Meal Preparation
A very easy and quick vegan meal prep recipe of a quinoa and veggie bowl. It contains 4 servings which are high in protein and other nutrients. Both macronutrients and micronutrients are listed in the recipe. Enjoy 🙂

(4 servings)

• Quinoa: 300 grams / 10.6 ounces

• Coconut oil: 5 grams / 0.18 ounces

• Cashew nuts: 80 grams / 2.8 ounces

• 1 onion: ≈ 120 grams / 4.2 ounces

• 1 tsp salt and 1 tsp black pepper

• Broccoli: 300 grams / 10.6 ounces

• Coconut milk: 200 ml / 0.85 cups

• Frozen Green beans: 500 grams / 17.6 ounces

• Canned black beans: 600 grams / 21.2 ounces

• Soy sauce: 1 tablespoon

The nutrient content is based on uncooked ingredients.
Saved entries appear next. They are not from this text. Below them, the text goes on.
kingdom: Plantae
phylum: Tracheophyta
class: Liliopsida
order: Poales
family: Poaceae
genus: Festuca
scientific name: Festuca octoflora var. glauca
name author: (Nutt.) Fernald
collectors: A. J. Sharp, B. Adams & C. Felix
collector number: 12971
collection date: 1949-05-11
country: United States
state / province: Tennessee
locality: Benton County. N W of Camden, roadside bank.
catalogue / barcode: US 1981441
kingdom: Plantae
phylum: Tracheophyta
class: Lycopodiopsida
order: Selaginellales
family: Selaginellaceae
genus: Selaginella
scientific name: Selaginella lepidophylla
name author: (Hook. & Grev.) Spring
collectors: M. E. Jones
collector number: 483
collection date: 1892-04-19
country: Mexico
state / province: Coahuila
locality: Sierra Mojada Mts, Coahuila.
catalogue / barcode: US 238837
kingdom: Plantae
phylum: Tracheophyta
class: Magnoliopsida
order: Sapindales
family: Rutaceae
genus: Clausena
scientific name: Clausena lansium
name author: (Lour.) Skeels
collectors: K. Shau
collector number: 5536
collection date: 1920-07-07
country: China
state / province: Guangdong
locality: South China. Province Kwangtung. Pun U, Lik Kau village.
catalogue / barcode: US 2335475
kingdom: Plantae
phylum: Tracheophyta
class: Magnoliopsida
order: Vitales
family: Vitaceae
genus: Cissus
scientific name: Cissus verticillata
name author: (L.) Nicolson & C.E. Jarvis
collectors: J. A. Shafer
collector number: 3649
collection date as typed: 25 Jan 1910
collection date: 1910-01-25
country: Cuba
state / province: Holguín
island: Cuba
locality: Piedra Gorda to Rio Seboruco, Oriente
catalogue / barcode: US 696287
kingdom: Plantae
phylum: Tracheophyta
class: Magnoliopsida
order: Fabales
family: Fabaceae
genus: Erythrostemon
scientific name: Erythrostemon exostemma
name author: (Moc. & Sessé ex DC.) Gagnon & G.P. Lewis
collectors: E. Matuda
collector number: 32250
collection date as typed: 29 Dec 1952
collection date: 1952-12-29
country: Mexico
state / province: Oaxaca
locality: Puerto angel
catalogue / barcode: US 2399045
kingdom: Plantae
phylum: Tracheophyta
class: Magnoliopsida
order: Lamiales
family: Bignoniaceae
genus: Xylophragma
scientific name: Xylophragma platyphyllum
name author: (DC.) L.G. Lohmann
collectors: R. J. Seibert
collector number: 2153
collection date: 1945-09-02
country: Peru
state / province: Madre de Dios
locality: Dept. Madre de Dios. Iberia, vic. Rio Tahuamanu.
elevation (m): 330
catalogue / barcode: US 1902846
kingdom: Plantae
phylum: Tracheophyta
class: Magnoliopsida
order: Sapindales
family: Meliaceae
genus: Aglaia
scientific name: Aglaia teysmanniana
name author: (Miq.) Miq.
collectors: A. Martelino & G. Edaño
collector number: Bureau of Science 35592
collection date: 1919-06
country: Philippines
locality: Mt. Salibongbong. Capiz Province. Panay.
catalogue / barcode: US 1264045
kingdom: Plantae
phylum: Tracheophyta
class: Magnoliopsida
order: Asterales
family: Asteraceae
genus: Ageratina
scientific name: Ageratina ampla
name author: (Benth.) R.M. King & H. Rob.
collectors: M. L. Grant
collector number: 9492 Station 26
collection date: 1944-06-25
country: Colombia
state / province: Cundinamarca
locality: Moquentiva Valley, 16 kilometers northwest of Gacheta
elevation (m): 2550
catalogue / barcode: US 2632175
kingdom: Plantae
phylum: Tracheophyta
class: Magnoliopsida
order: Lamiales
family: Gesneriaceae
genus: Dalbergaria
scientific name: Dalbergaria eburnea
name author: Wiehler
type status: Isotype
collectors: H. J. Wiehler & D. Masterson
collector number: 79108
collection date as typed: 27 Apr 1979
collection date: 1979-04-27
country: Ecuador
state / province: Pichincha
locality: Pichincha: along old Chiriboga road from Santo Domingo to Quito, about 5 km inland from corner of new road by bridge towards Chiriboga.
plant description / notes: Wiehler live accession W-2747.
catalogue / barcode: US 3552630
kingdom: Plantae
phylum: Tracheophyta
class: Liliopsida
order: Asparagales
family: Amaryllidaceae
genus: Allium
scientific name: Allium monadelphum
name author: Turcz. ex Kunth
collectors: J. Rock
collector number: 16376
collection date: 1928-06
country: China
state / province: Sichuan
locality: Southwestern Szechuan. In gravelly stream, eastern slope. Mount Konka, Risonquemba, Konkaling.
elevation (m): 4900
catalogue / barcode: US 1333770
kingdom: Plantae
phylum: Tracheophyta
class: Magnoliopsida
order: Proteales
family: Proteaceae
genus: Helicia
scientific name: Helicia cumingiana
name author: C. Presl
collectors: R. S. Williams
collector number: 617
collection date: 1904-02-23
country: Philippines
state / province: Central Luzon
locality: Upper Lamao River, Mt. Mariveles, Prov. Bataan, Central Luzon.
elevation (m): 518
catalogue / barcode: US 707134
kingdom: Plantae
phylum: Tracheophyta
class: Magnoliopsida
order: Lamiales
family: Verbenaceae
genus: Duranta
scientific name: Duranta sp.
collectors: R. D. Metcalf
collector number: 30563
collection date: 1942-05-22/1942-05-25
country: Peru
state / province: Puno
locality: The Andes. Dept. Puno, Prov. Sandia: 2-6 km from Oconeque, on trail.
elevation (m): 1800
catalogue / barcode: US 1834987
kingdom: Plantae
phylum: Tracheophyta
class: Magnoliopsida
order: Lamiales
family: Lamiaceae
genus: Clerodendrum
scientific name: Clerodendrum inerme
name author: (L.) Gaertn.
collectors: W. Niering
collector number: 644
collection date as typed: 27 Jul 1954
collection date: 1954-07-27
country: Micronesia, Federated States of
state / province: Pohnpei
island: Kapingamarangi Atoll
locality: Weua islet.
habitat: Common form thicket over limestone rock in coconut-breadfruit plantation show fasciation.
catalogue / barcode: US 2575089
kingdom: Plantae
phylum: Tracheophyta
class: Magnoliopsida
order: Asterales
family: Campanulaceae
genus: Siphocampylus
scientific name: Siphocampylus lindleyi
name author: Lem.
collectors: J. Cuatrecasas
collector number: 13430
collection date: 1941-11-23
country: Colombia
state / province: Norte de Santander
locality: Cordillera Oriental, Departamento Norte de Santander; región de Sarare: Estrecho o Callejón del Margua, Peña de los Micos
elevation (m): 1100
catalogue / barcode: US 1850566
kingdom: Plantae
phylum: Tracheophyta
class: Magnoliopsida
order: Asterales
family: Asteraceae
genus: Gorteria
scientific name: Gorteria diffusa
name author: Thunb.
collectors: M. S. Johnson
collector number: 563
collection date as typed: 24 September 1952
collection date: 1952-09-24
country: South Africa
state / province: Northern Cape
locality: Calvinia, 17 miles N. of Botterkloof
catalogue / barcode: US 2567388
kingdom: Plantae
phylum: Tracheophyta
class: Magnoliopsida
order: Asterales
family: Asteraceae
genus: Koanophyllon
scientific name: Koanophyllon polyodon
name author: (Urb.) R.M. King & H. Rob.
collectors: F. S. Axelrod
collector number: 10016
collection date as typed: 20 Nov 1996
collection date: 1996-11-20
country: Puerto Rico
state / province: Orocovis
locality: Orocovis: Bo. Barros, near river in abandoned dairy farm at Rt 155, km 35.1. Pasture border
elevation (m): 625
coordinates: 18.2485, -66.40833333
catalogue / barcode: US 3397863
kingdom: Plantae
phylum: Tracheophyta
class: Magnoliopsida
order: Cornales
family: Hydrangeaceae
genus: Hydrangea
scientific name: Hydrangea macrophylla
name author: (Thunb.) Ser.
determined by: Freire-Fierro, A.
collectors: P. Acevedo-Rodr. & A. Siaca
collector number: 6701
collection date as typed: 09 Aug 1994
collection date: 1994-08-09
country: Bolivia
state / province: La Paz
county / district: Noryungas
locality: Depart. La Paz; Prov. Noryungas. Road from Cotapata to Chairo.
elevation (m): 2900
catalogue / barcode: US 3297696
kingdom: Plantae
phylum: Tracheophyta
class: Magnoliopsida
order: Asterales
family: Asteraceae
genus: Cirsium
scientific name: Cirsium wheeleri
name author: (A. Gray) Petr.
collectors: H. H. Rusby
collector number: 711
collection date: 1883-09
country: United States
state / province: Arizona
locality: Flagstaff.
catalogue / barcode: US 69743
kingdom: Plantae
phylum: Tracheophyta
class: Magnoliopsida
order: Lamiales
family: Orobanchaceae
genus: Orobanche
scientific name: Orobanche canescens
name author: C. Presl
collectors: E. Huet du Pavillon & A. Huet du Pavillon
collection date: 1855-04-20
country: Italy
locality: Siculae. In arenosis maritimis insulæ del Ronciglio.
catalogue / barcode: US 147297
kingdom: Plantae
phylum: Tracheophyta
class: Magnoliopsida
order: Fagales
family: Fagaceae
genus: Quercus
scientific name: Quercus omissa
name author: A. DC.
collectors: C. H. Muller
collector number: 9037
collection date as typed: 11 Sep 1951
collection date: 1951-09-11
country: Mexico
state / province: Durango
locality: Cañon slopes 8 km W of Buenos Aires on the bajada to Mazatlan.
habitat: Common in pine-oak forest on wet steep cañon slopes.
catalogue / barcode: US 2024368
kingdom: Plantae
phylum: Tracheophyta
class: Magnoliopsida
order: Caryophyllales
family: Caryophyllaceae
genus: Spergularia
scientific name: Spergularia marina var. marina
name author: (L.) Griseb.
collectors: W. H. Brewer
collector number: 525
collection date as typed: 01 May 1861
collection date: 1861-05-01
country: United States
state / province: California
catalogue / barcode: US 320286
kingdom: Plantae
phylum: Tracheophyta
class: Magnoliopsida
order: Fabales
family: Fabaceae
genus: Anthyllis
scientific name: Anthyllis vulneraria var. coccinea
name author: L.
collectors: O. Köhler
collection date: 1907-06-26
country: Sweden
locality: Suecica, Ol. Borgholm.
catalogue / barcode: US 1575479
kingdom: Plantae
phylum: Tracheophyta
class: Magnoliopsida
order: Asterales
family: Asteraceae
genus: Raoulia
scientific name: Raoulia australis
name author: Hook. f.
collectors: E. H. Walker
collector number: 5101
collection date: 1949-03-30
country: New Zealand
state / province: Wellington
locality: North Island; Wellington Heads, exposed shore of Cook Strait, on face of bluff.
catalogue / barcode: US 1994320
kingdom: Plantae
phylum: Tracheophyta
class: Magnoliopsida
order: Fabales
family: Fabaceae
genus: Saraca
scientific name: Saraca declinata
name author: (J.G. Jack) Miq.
Different food brands, where the food comes from, cooking methods and more will affect the nutrient content and how well it gets absorbed by the body. Individuals also convert and absorb nutrients different (e.g. Vitamin A and the conversion your body makes of beta-Carotene, which is found in plants, to Retinol, which is found in animals and humans). The information should therefore be seen as very close estimates.